“Duty is ours, results are God’s”
– John Quincy Adams
A Psalm of David. “LORD, who may abide in Your tabernacle? Who may dwell in Your holy hill? … 4 In whose eyes a vile person is despised, But he honors those who fear the LORD; He who swears to his own hurt and does not change;” – Psalm 15:1, 4 NKJV
The above verses are from the short but powerful Psalm 15. The psalmist is describing the character qualities of those who will be in heaven, or in the presence of the Lord. Notice the last phrase as it is so convicting to all of us who are attempting to live a godly life in Christ Jesus, (2 Timothy 3:12).
The life motto of John Quincy Adams is cited above.
His entire career was given to the service of his country including as a diplomat, secretary of state, U.S. senator, U.S. President, and finally a U.S. congressman.
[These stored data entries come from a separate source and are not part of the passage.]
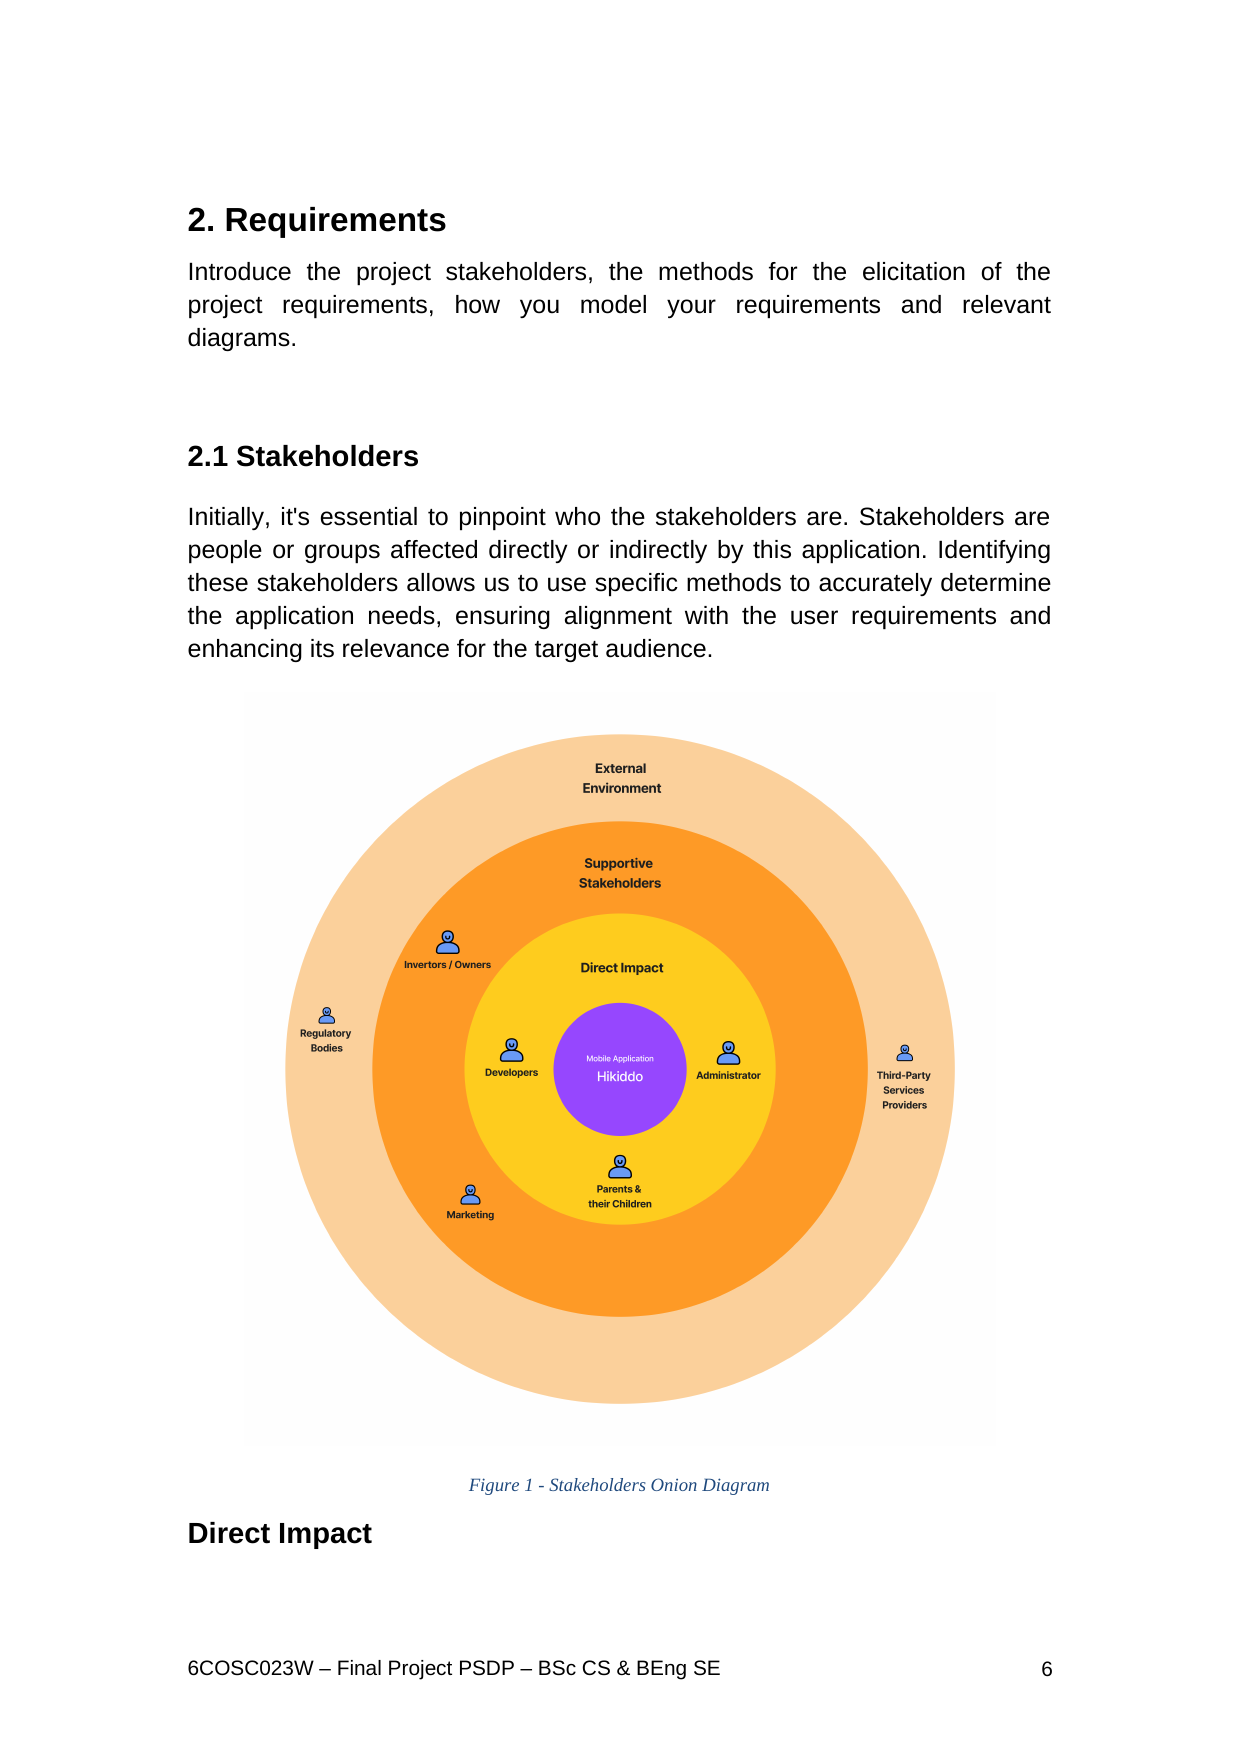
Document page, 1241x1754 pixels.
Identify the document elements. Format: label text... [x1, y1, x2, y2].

text Introduce the project stakeholders, the methods for the elicitation of the project requirements, how you model your requirements and relevant diagrams. [187, 257, 1053, 351]
text Figure 1 - Stakeholders Onion Diagram [187, 1474, 1053, 1496]
picture [243, 692, 997, 1446]
text Initially, it's essential to pinpoint who the stakeholders are. Stakeholders are people or groups affected directly or indirectly by this application. Identifying these stakeholders allows us to use specific methods to accurately determine the application needs, ensuring alignment with the user requirements and enhancing its relevance for the target audience. [187, 502, 1053, 663]
subtitle 2.1 Stakeholders [187, 439, 1053, 472]
subtitle 2. Requirements [187, 200, 1053, 238]
text Direct Impact [187, 1517, 1053, 1550]
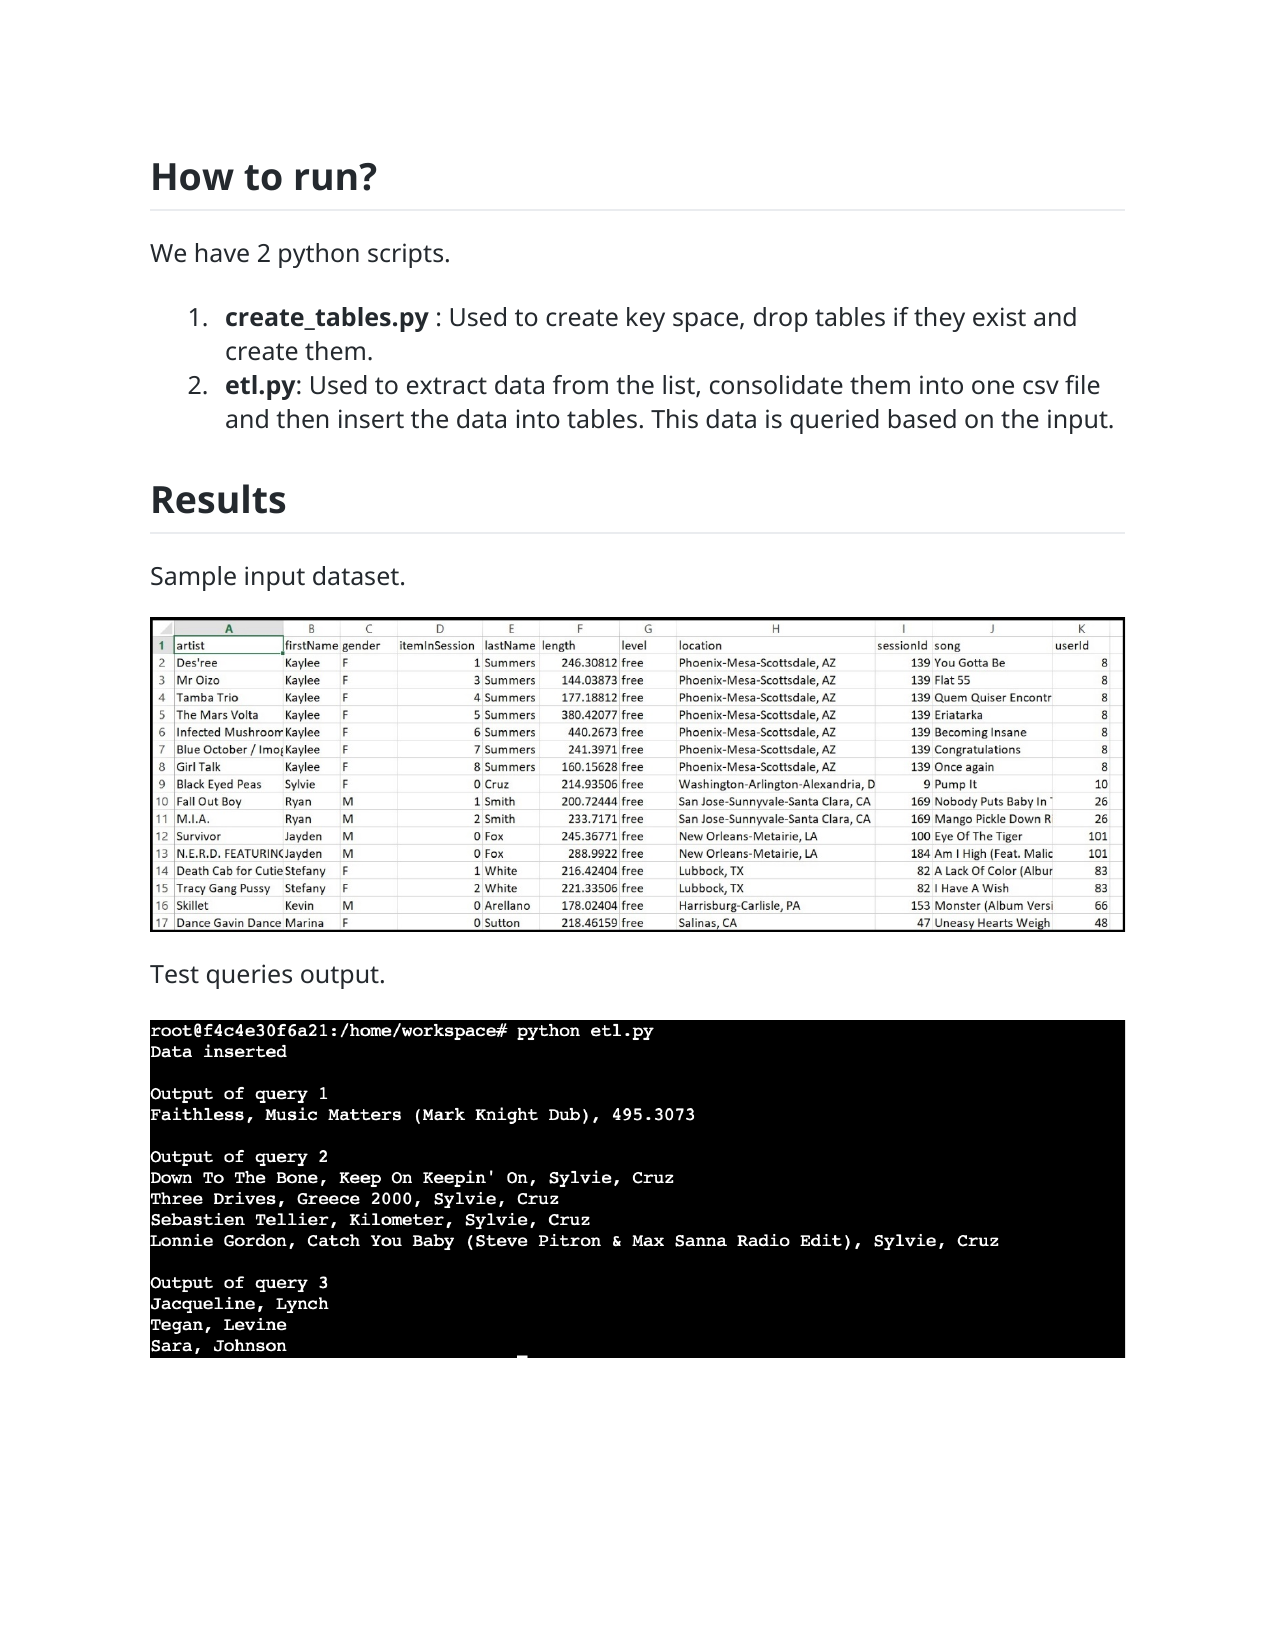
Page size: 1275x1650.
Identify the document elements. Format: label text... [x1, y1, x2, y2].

In the latter position, his primary objective was to bring an end to slavery in the United States. Unfortunately, he entered Congress at a time when it was unwilling to consider the subject, so the antislavery measures he introduced were regularly defeated; nevertheless, he persisted. In fact, because he kept the issue of slavery in the forefront at a time when the subject was so unpopular, death threats were frequently made against him. He lamented, “The best actions of my life make me nothing but enemies.” John Quincy Adam, Memoirs of John Quincy Adams, ed. Charles Francis Adams (Philadel[hia: J.B. Lippincott & Co., 1876), Vol. IX , p. 26, entry for October 25, 1833.
In 1835, Congress even passed a “gag order” to prevent him from talking about the subject, but he refused to relent. – William H. Seward, The Life and Public Services of John Quincy Adams (New York: Miller, Orton, & Milligan, 1856) pp. 300-303.
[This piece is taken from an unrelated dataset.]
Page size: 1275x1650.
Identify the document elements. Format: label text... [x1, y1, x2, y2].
“The Spirit of the Lord is upon me, because he has anointed me to proclaim good news to the poor. He has sent me to proclaim liberty to the captives and recovering of sight to the blind, to set at liberty those who are oppressed,” – Luke 4:18 ESV
For his unwavering opposition to slavery, he became known as “The “Hell Hound of Abolition,” and for his rousing defense of the antislavery cause, he was called, “Old Man Eloquent.”
On a handful of occasions across his seventeen years in the House, a few of his efforts did succeed.
In 1841, with bad eyesight and trembling hands, Adams used his skills as an attorney and orator to defend fifty-three Africans who had been kidnapped and made slaves. He delivered a speech before the supreme courts that lasted for nine hours and spanned three days. He won the case and this story is told in the Hollywood movie Amistad.
John Quincy Adams, the sixth President of the U.S., was a man that lived the reality Psalm 15:4 “… he that swears to his own hurt and does not change.”
What about you? Is there some area that you need to continue your commitment even though it “hurts?”
The next time your child or grandchild hears from a schoolteacher that our Founding Fathers were “for slavery” or that they were not as moral as we have been told, have them tell the story of John Quincy Adams. Practice with them ahead of time even now to recount the story so they are prepared.